The two talk constantly about the experience of the cast and crew, the jeopardy that the production was constantly facing, etc. Occasionally, they talk about the action on the screen, but in the 15 or so minutes that I sampled, this commentary was not exactly pertinent to the action on-screen.
Still, its an interesting look at the studio system of the 1980’s.
Writer Dean Pitchford does take some time to talk about story construction, and filling in the blanks with music.
If you are a fan of this film, this commentary is highly recommended.
Two-part Documentary: Footloose: A Modern Musical
(Approximately 30 minutes, total)
In Part 1, Craig Zadan and Dean Pitchford talk about how Footloose came about... how the story was thought up, written, and the process of getting the film off the ground. Townspeople from the town that inspired Footloose talk about the real case of their town and the prohibition of dancing, and how the law was taken off the books to allow a Senior Prom.

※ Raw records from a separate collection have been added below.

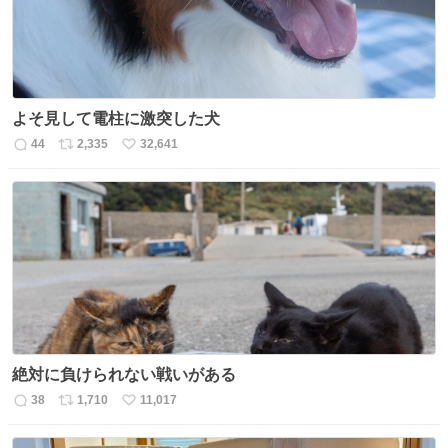
よそ見して電柱に激突した犬
44
2,335
32,641
返
リ
い
信
ポ
い
数
ス
ね
ト
数
数
絶対に負けられない戦いがある
38
1,710
11,017
返
リ
い
信
ポ
い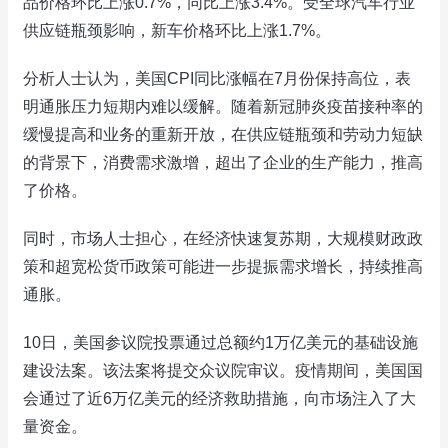
品价格环比上涨0.7%，同比上涨3.4%。受全球汽车行业
供应链瓶颈影响，新车价格环比上涨1.7%。
分析人士认为，美国CPI同比涨幅在7月份保持高位，表
明通胀压力短期内难以缓解。随着新冠肺炎疫苗接种率的
缓慢提高和业务的重新开放，在供应链瓶颈和劳动力短缺
的背景下，消费需求激增，超出了企业的生产能力，推高
了价格。
同时，市场人士担心，在经济快速复苏期，大规模财政政
策和超宽松货币政策可能进一步提振需求增长，持续推高
通胀。
10日，美国参议院投票通过总额约1万亿美元的基础设施
建设法案。该法案将提交众议院审议。疫情期间，美国国
会通过了近6万亿美元的经济救助措施，向市场注入了大
量资金。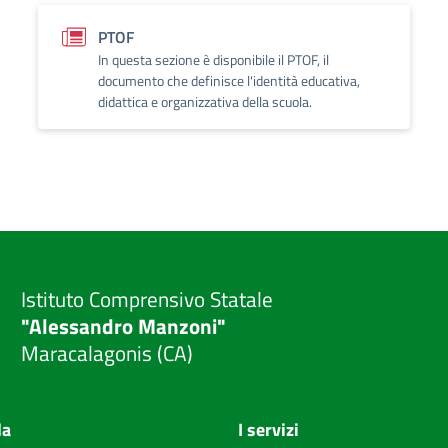
PTOF
In questa sezione è disponibile il PTOF, il
documento che definisce l'identità educativa,
didattica e organizzativa della scuola.
Istituto Comprensivo Statale
"Alessandro Manzoni"
Maracalagonis (CA)
la
I servizi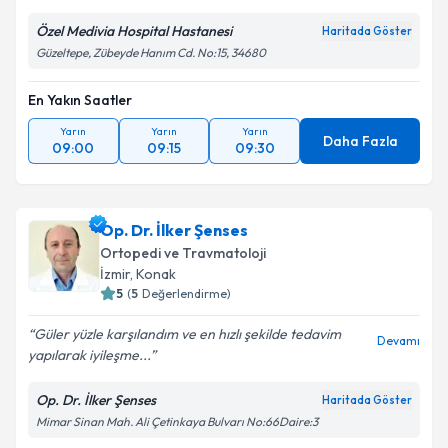
Özel Medivia Hospital Hastanesi
Haritada Göster
Güzeltepe, Zübeyde Hanım Cd. No:15, 34680
En Yakın Saatler
Yarın
Yarın
Yarın
Daha Fazla
09:00
09:15
09:30
Op. Dr. İlker Şenses
Ortopedi ve Travmatoloji
İzmir
,
Konak
5
(
5
Değerlendirme)
Güler yüzle karşılandım ve en hızlı şekilde tedavim
Devamı
yapılarak iyileşme...
Op. Dr. İlker Şenses
Haritada Göster
Mimar Sinan Mah. Ali Çetinkaya Bulvarı No:66Daire:3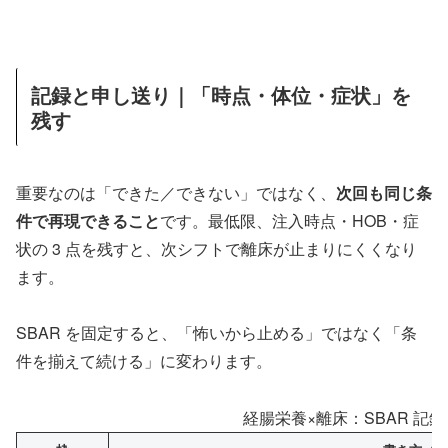
記録と申し送り｜「時点・体位・症状」を
残す
重要なのは「できた／できない」ではなく、
次回も同じ条
件で再現できること
です。最低限、注入時点・HOB・症
状の 3 点を残すと、次シフトで離床が止まりにくくなり
ます。
SBAR を固定すると、「怖いから止める」ではなく「条
件を揃えて続ける」に変わります。
経腸栄養×離床：SBAR 記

There is a great deal of discussion on the casting of Kevin Bacon as “Ren.” Christopher Penn was cast, and the part was rewritten for him. John Lithgow talks about the difficulty of playing his role without going over the top. I’ve always thought Lithgow’s performance rang very true. Lori Singer talks about understanding her character as soon as she read the part.

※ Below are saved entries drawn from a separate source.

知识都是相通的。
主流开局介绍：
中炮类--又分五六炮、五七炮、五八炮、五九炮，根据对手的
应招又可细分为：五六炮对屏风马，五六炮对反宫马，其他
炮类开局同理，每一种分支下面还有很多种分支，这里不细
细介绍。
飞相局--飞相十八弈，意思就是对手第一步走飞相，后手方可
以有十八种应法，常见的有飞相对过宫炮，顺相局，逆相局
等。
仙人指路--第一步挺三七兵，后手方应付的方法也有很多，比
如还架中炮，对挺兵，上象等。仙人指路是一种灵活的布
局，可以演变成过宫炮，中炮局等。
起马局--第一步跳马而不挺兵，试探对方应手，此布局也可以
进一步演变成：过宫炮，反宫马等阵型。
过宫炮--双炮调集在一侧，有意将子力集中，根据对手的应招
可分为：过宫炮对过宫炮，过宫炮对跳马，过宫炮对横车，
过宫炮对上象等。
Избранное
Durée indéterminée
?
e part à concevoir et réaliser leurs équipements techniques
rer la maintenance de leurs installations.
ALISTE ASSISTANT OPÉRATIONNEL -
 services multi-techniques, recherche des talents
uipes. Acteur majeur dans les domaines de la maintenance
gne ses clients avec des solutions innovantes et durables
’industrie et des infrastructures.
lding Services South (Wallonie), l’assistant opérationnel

Part 2 covers rehearsals and choreography for the film. Christopher Penn talks about almost backing out of the film due to his fear of dancing. The choreographer took extra steps to work with the actors to discover their experience and strength, since none of them were dancers.
Kevin Bacon, Christopher Penn, John Lithgow and Lori Singer talk about their experience with the film, and how it affected their lives and careers.

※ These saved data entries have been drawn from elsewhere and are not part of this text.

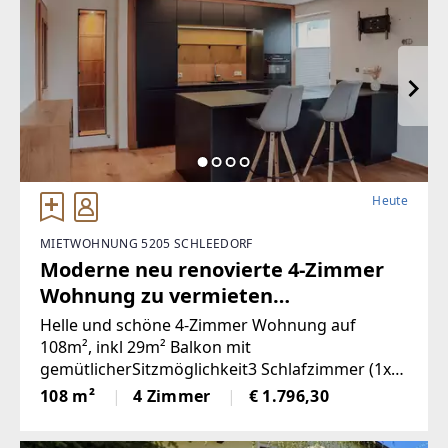
Heute
MIETWOHNUNG 5205 SCHLEEDORF
Moderne neu renovierte 4-Zimmer
Wohnung zu vermieten
(Provisionsfrei)
Helle und schöne 4-Zimmer Wohnung auf
108m², inkl 29m² Balkon mit
gemütlicherSitzmöglichkeit3 Schlafzimmer (1x
vollmöbliert)Küche & Wohnbereich (Küche mit
108 m²
4 Zimmer
€ 1.796,30
Steinplatte und hochwertigen
Geräten)Badezimmer (neu)WC (neu)2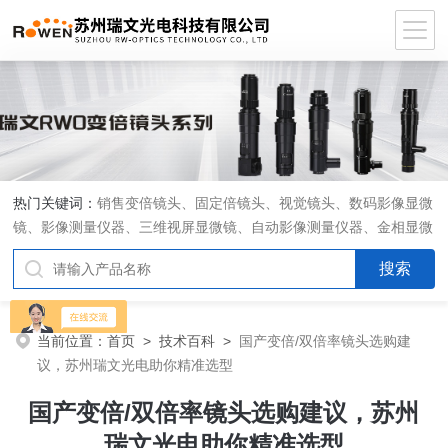
热门关键词：
销售变倍镜头、固定倍镜头、视觉镜头、数码影像显微
镜、影像测量仪器、三维视屏显微镜、自动影像测量仪器、金相显微
镜、工具显微镜、显微分析软件、定制显微光学系统
当前位置：
首页
>
技术百科
>
国产变倍/双倍率镜头选购建
议，苏州瑞文光电助你精准选型
国产变倍/双倍率镜头选购建议，苏州
瑞文光电助你精准选型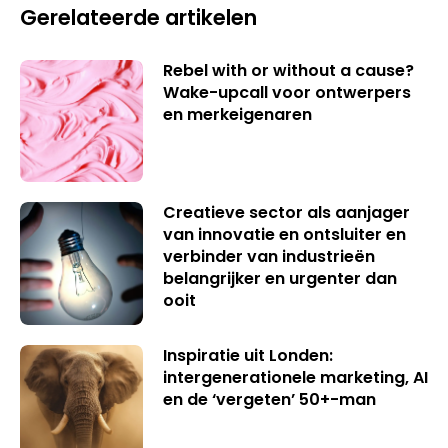
Gerelateerde artikelen
Rebel with or without a cause?
Wake-upcall voor ontwerpers
en merkeigenaren
Creatieve sector als aanjager
van innovatie en ontsluiter en
verbinder van industrieën
belangrijker en urgenter dan
ooit
Inspiratie uit Londen:
intergenerationele marketing, AI
en de ‘vergeten’ 50+-man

This featurette takes a laid-back approach, and does a good job examining the evolution of Footloose.
Featurette: Footloose: Songs That Tell a Story
Footloose was groundbreaking in its cross-platform approach. The album boosted the movie ticket sales, which boosted album sales... In the days before MTV was a big thing, this was an innovative approach to filmmaking.
Included are comments from Zadan, Pitchford, Kenny Loggins, Sammy Hagar, Mike Reno and others.
This is an interesting examination of making a different, modern musical - and the blending of the music, lyrics, dialog and visuals in a nontraditional format.
This Special Collector’s Edition is a mixed bag. A lackluster video transfer of an old looking print combine with a good 5.1 mix of a rousing score. Add in a good commentary by Zadan and Pitchford, another okay commentary with Kevin Bacon, and about 45 minutes of documentary - plus the theatrical trailer, and I still have a hard time recommending this DVD.
The extras are nice enough, and the soundtrack sounds great. If you’ve seen the previous DVD release, I think you’ll know what to expect with the video quality on this one, since it is apparently the same.
I would say if you’re a fan of the film, but didn’t buy the last release, then buy this one. I doubt that Paramount will revisit this title again in the foreseeable future. If you own the previous release, you’ll be double-dipping on the same video quality. If you want an upgrade in sound or you’re itching for the commentaries and featurettes, then go for it... just don’t expect any improvement in the video department.